[Pose estimation data]
- - -

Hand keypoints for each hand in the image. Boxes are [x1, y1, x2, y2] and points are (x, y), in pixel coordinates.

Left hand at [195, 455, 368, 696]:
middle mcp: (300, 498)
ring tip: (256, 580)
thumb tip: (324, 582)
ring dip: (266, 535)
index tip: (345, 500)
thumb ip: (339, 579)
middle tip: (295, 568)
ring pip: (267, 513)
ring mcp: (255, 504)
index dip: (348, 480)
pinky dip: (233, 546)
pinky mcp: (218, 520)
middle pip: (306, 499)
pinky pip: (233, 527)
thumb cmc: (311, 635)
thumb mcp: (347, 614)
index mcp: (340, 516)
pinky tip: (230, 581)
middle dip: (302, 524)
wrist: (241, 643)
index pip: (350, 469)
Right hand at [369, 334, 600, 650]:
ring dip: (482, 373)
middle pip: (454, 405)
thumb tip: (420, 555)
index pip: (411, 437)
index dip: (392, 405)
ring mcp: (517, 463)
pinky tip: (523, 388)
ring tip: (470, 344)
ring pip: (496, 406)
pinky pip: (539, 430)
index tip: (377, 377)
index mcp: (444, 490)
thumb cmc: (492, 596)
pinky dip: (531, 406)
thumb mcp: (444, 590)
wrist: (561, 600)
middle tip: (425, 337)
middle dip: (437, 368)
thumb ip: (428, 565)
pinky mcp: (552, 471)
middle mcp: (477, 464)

- - -

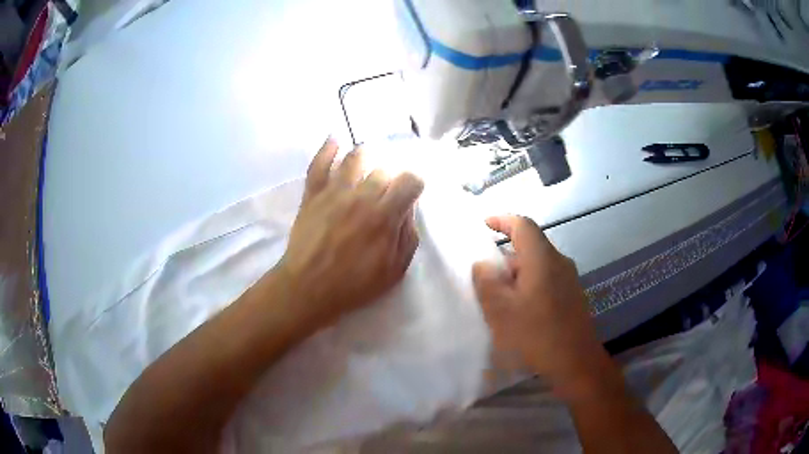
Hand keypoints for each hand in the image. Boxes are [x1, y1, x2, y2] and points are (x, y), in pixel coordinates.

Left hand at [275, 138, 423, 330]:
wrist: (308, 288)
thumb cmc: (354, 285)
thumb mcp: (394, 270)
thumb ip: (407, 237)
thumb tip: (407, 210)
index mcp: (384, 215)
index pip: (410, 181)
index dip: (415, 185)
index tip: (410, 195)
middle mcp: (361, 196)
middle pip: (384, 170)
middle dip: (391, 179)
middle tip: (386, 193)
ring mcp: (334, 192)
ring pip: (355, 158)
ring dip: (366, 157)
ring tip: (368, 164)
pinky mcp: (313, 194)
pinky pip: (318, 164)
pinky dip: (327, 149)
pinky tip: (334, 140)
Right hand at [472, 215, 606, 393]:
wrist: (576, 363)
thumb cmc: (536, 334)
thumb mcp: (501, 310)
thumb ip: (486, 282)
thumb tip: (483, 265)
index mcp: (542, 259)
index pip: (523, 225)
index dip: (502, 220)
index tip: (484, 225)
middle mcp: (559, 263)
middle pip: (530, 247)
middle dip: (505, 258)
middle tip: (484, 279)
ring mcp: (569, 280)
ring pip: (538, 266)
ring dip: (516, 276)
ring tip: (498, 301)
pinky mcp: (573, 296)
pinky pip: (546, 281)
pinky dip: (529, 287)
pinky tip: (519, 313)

- - -

Each line in the entries above, starting at the line with "index pip: (410, 181)" and ending at the line with "pinky tip: (519, 313)", is to be printed exactly, and only those lines.

index pip: (410, 181)
index dip: (415, 185)
index tip: (410, 195)
middle mcp: (361, 196)
middle pip: (384, 170)
middle dip: (391, 179)
middle tip: (386, 193)
ring mcp: (334, 192)
ring pip: (355, 158)
ring dip: (366, 157)
ring tip: (368, 164)
pinky mcp: (313, 194)
pinky pip: (318, 164)
pinky dip: (327, 149)
pinky tip: (334, 140)
Right hand at [472, 215, 606, 393]:
wrist: (576, 363)
thumb cmc: (536, 334)
thumb mcp: (501, 310)
thumb ip: (486, 282)
thumb tip: (483, 265)
index mcp: (542, 259)
index pip: (523, 225)
index dip: (502, 220)
index tip: (484, 225)
middle mcp: (559, 263)
middle pip: (530, 247)
middle dip: (505, 258)
middle tip: (484, 279)
ring mcp: (569, 280)
ring pip: (538, 266)
ring dip: (516, 276)
ring tip: (498, 301)
pinky mcp: (573, 296)
pinky pip: (546, 281)
pinky dip: (529, 287)
pinky tip: (519, 313)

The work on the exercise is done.